### Assignment
With the images removed, write out each record exactly as given.

··········

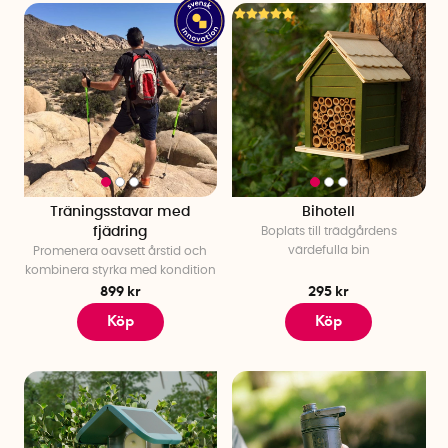
Träningsstavar med
Bihotell
fjädring
Boplats till trädgårdens
värdefulla bin
Promenera oavsett årstid och
kombinera styrka med kondition
899 kr
295 kr
Köp
Köp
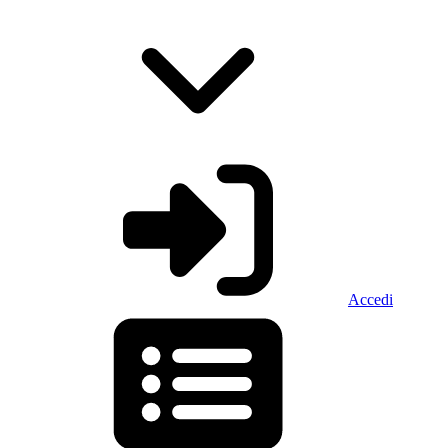
Accedi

··········

### Result of the exercise
Träningsstavar med
Bihotell
fjädring
Boplats till trädgårdens
värdefulla bin
Promenera oavsett årstid och
kombinera styrka med kondition
899 kr
295 kr
Köp
Köp
Accedi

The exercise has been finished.